I wanted to work on twitter sentiment analysis.so before that I decided to collect some twitter data and label them on my own (pos,neg,neu). My doubt is that Should I clean the data before I label (i.e., removing RT,#,https,@ symbols) Or I can label them with out cleaning the Data? Does cleaning of data before labeling make any difference?
The OP asks "Does cleaning of data before labeling make any difference?" - that's an empirical question... one that should be investigated by EDA of your data.
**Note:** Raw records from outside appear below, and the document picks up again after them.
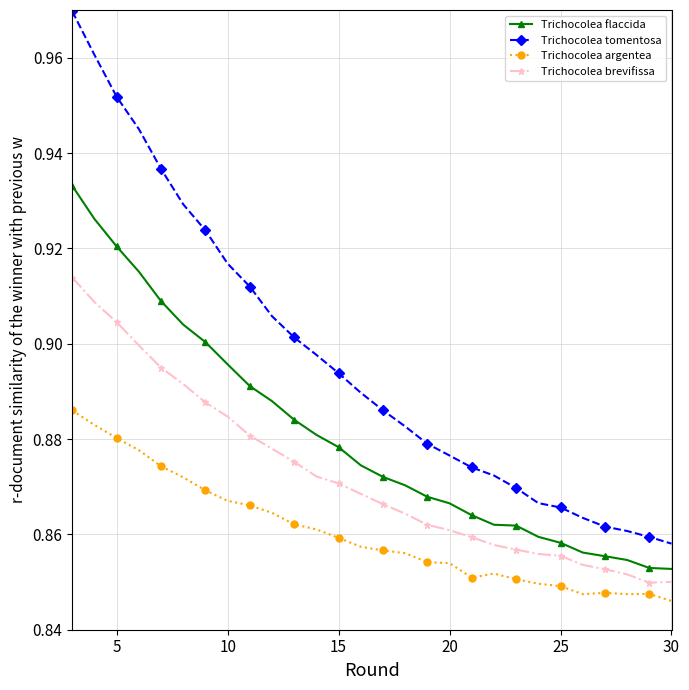

At how many categories does at least one series exceed 0?

28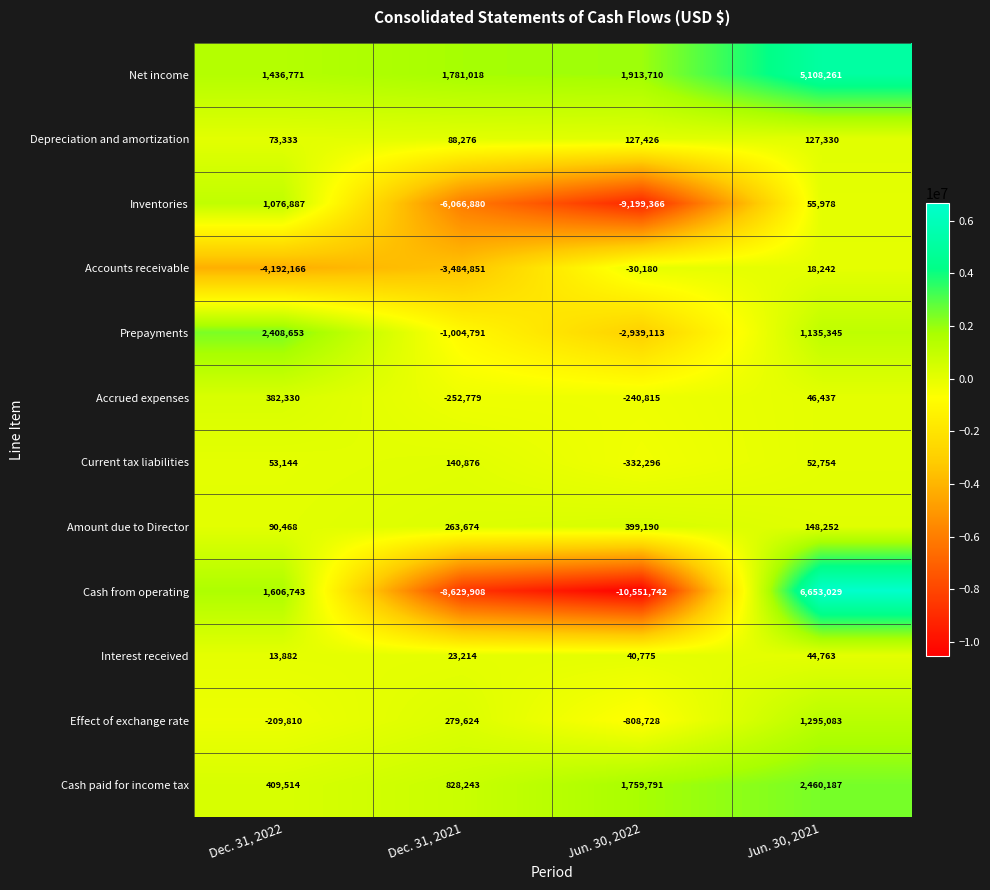

At Jun. 30, 2021, list the series in order from smallest to largest.

Accounts receivable, Interest received, Accrued expenses, Current tax liabilities, Inventories, Depreciation and amortization, Amount due to Director, Prepayments, Effect of exchange rate, Cash paid for income tax, Net income, Cash from operating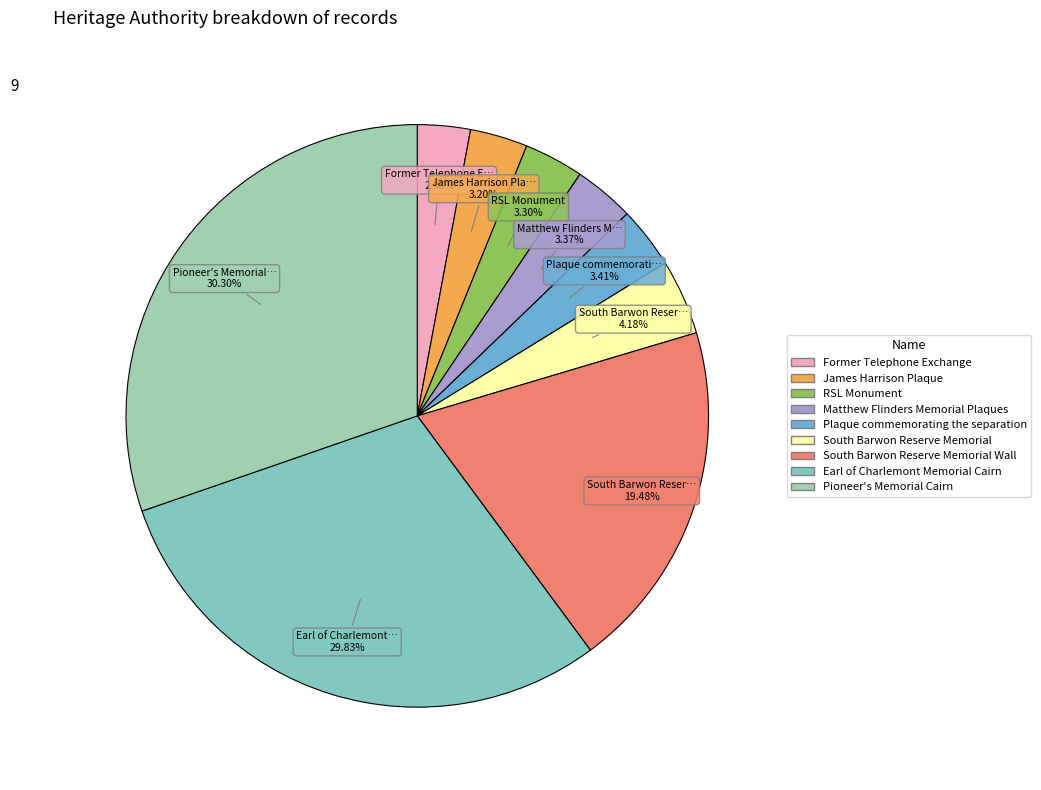

Count the number of slices in the pie.

9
In some cases twitter-specific conventions can be highly indicative of a specific class (e.g., http:// associated with spam/advertising tweets) or sentiment (e.g., :-) emoticon associated with positive valence). Similarly, as I discuss in this post, stop words can be great features to keep in certain types of text models. My support for the above answer is based on an (unpublished) project I did that involved about 10 people hand-scoring 50k tweets stratified across major industries (food, travel, electronics, CPG, etc.) and brands (McDonalds, Southwest Airlines, iPhone, Tide PODs).
My advice, create feature extractors for any textual feature that you believe has a theoretical or logical justification for being good indicator of text polarity. Then empirically test each feature to determine whether it significantly improves classification accuracy. Keep those that are in your model; save the other feature extractors for a rainy day.